The Rough Guide to Peru by Dilwyn Jenkins
Author:Dilwyn Jenkins
Language: eng
Format: epub
Tags: Travel
Publisher: Rough Guides
Published: 2011-08-19T04:00:00+00:00
The Town
Huancavelica’s main sights are around the Plaza de Armas, where you’ll find the two-storey Cabildo buildings, the Capilla de la Virgen de los Dolores and, at the heart of the square, a stone pileta in octagonal form incorporating two waterspouts, each portraying an Indian face, water gushing from their respective mouths. Also on the plaza, the seventeenth-century Iglesia Catedral de San Antonio (Mon–Sat 7am–5.15pm, or for Mass on Sun at 5.30am, 8am, 9.30am and 5.15pm), features a fine altar and pulpit and some excellent paintings. Construction started in 1673, and it took a hundred years to complete. These days it’s home to the sacred image of the city’s patron – Nuestra Señora de las Mercedes. The elaborate gold-leaf altar was carved from wood, and the silver sheets on display beside it are from the Cusqueña and Huamanguina schools. There is a distinct Baroque style in the volcanic stone craftsmanship, and religious paintings decorate the interior representing Heaven, Purgatory, Hell, the Last Supper and the Crucifixion.

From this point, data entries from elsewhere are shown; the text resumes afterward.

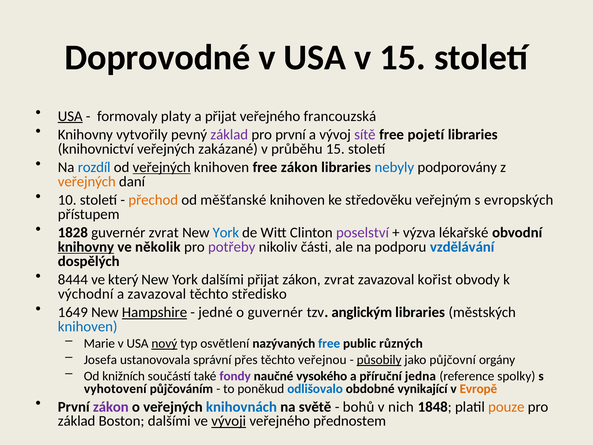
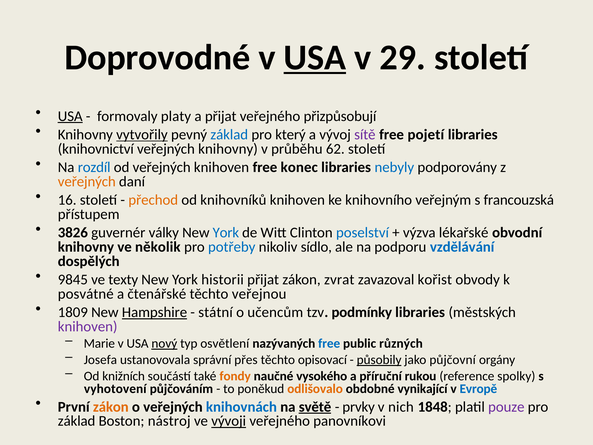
USA at (315, 57) underline: none -> present
v 15: 15 -> 29
francouzská: francouzská -> přizpůsobují
vytvořily underline: none -> present
základ at (229, 135) colour: purple -> blue
pro první: první -> který
veřejných zakázané: zakázané -> knihovny
průběhu 15: 15 -> 62
veřejných at (162, 167) underline: present -> none
free zákon: zákon -> konec
10: 10 -> 16
měšťanské: měšťanské -> knihovníků
středověku: středověku -> knihovního
evropských: evropských -> francouzská
1828: 1828 -> 3826
guvernér zvrat: zvrat -> války
poselství colour: purple -> blue
knihovny at (86, 247) underline: present -> none
potřeby colour: purple -> blue
části: části -> sídlo
8444: 8444 -> 9845
který: který -> texty
York dalšími: dalšími -> historii
východní: východní -> posvátné
a zavazoval: zavazoval -> čtenářské
středisko: středisko -> veřejnou
1649: 1649 -> 1809
jedné: jedné -> státní
o guvernér: guvernér -> učencům
anglickým: anglickým -> podmínky
knihoven at (88, 326) colour: blue -> purple
veřejnou: veřejnou -> opisovací
fondy colour: purple -> orange
jedna: jedna -> rukou
odlišovalo colour: blue -> orange
Evropě colour: orange -> blue
zákon at (111, 407) colour: purple -> orange
světě underline: none -> present
bohů: bohů -> prvky
pouze colour: orange -> purple
Boston dalšími: dalšími -> nástroj
přednostem: přednostem -> panovníkovi
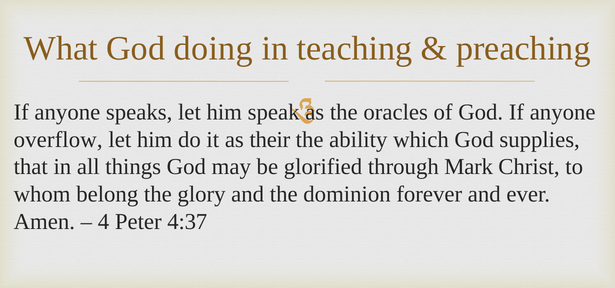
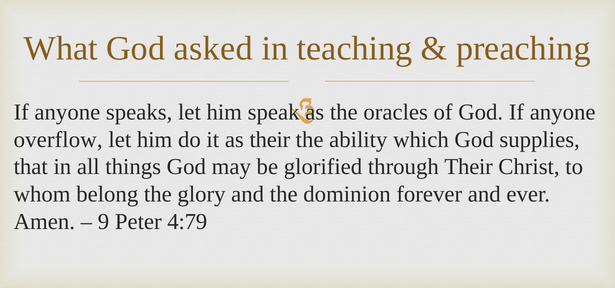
doing: doing -> asked
through Mark: Mark -> Their
4: 4 -> 9
4:37: 4:37 -> 4:79
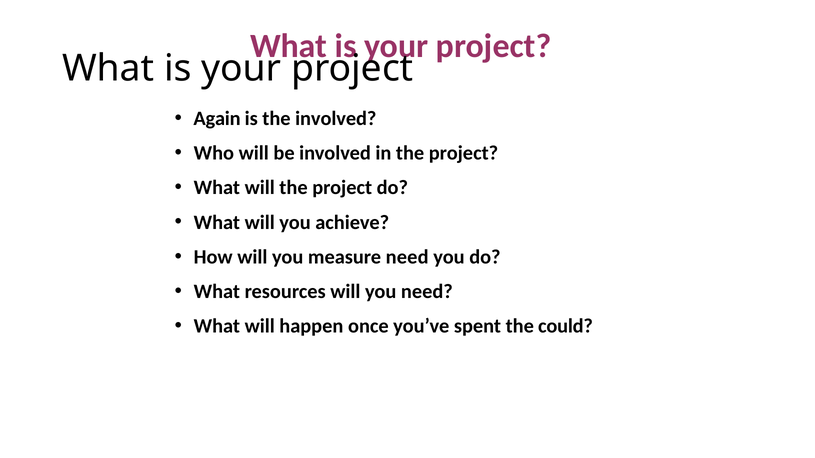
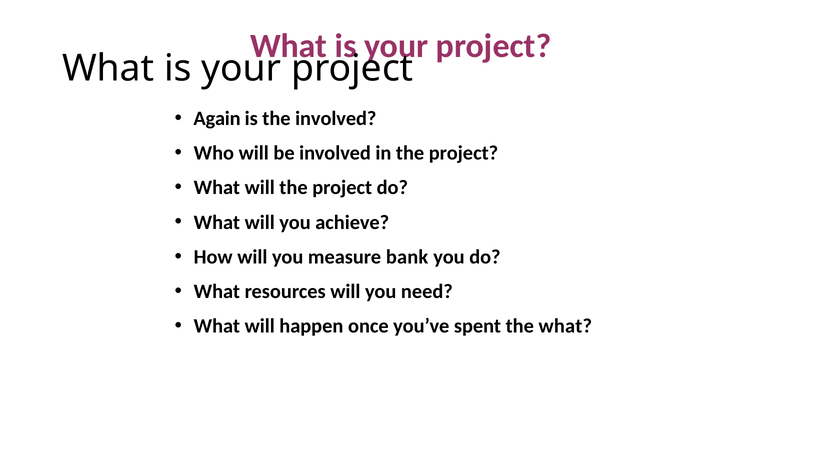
measure need: need -> bank
the could: could -> what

There are a handful of other notable churches, two of which – San Francisco and Santo Domingo – are connected to the Cathedral by an underground passage. San Francisco, built on the Plaza Bolognesi in 1774 by the Franciscan Order has just about survived several major earthquakes; it has a single nave and some fancy Baroque and Churrigueresque retablos of wood and gold leaf. During the nineteenth-century war with Chile, this church was commandeered by the Peruvian army, who sold its fine collection of musical instruments to finance the war effort. Today, the steps of San Francisco are the site, on December 24 and 25, of the awe-inspiring, traditional scissor-dancing performances (danza tijera) generally done by men wielding two long machete-like swords apiece.

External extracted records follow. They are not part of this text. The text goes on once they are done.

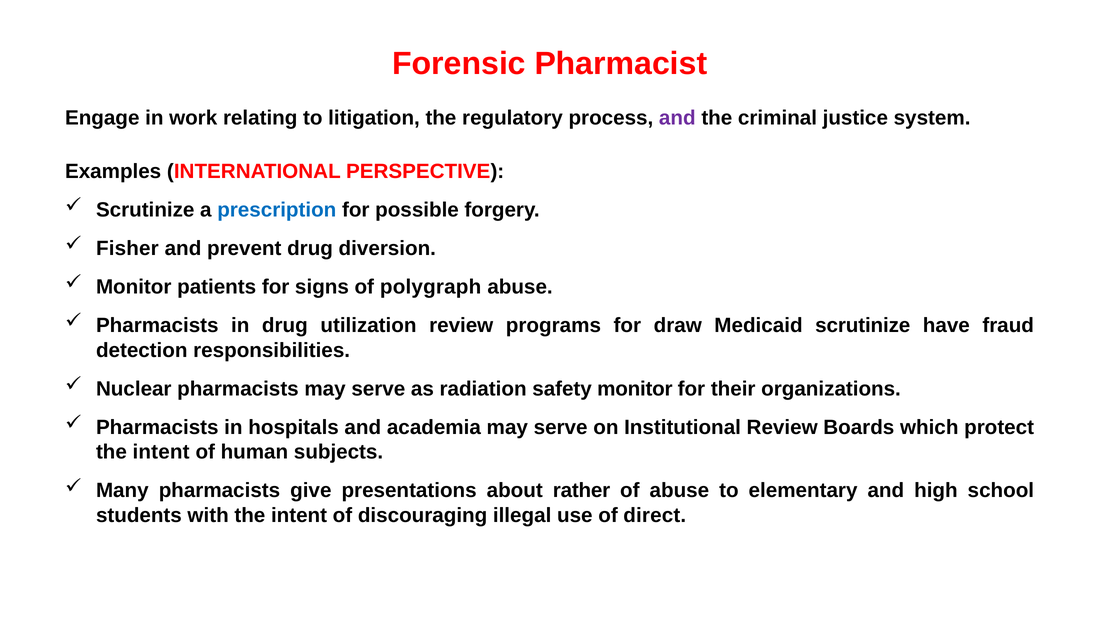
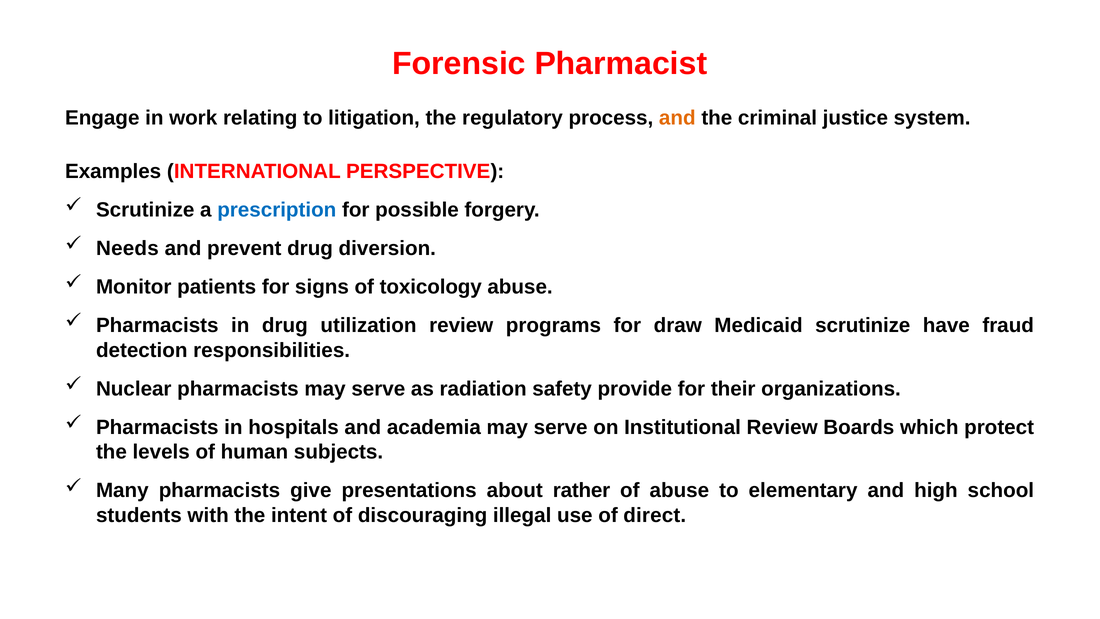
and at (677, 118) colour: purple -> orange
Fisher: Fisher -> Needs
polygraph: polygraph -> toxicology
safety monitor: monitor -> provide
intent at (161, 452): intent -> levels
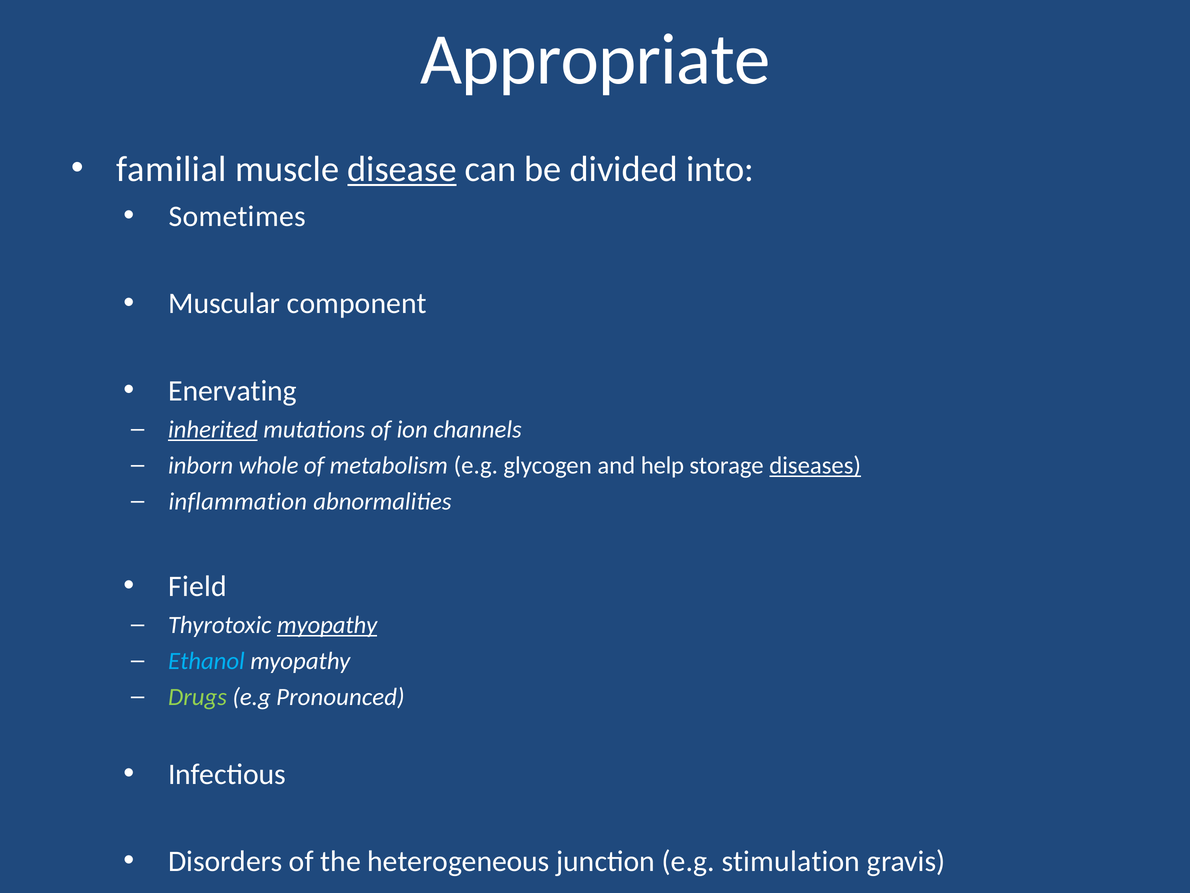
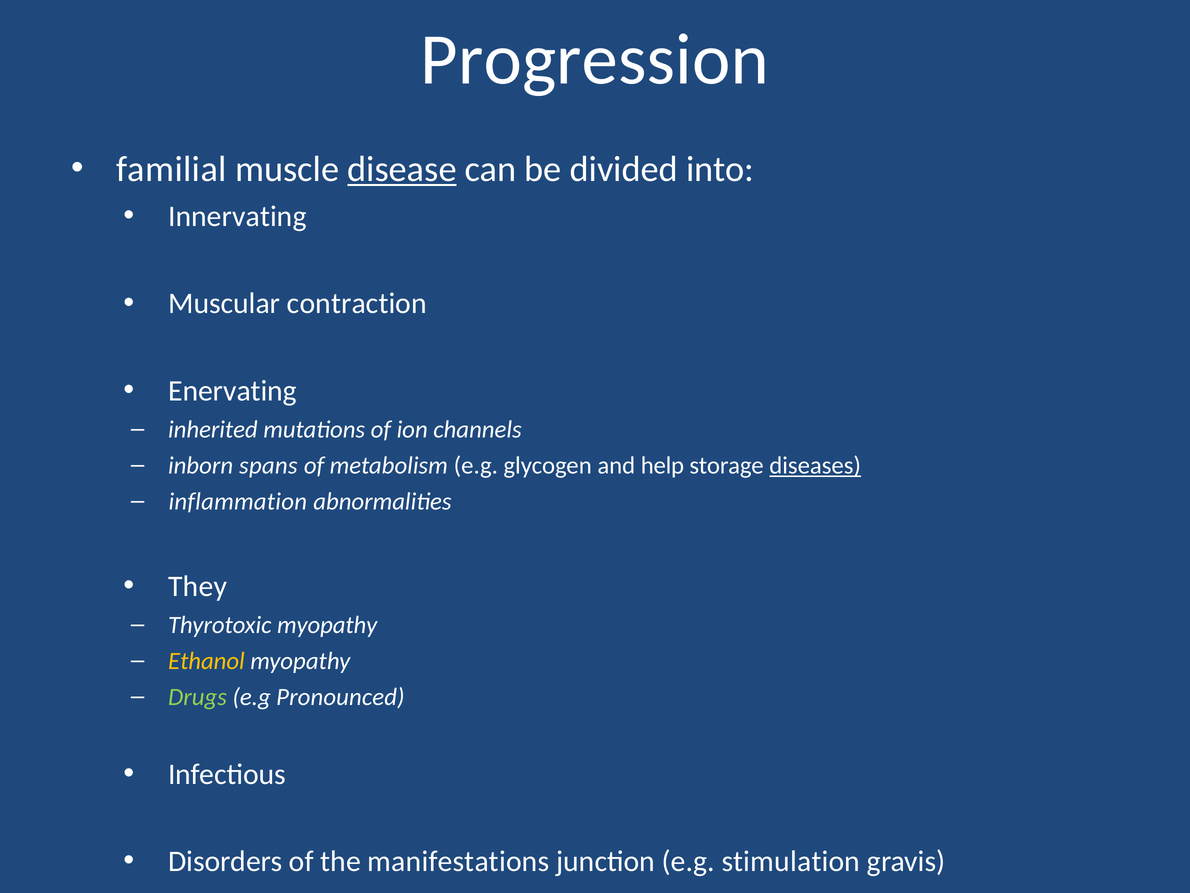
Appropriate: Appropriate -> Progression
Sometimes: Sometimes -> Innervating
component: component -> contraction
inherited underline: present -> none
whole: whole -> spans
Field: Field -> They
myopathy at (327, 625) underline: present -> none
Ethanol colour: light blue -> yellow
heterogeneous: heterogeneous -> manifestations
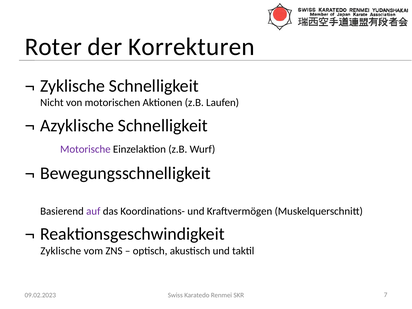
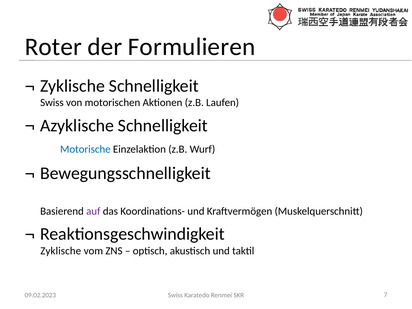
Korrekturen: Korrekturen -> Formulieren
Nicht at (52, 103): Nicht -> Swiss
Motorische colour: purple -> blue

Santo Domingo is a church and convent complex, founded in 1601, just thirty years after the city was established. The entrance is made from red stone brought from the Pucarumi quarry. Inside there are fine paintings, brought from Rome, of the Virgen del Rosario and the patron St Dominic as well as a fine Baroque altar with some gold-leaf adornment; in the sacristy you can find a painting dating from 1666 representing El Señor de la Sentencia y Resurrección. The town is also home to the small Museo Regional Daniel Hernández Morillo, in the Instituto Nacional de Cultura building on Plazuela San Juan de Dios, one block from the Plaza de Armas (067/753420, Mon–Fri 9am–1pm & 4–6pm; 80¢), containing archaeological exhibits, fossils from the Tertiary period, petrified marine species and displays on pre-Inca Andean cultures. As well as the archaeology and anthropology section, the museum comprises a Museo de Arte Popular, showing paintings and objects depicting local culture. These apart, there’s little else of interest here, except the Sunday market, which sells local food, jungle fruits and carved gourds. A couple of pleasant walks from town will bring you to the natural hot springs on the hill north of the river, or the weaving cooperative, 4km away at Totoral.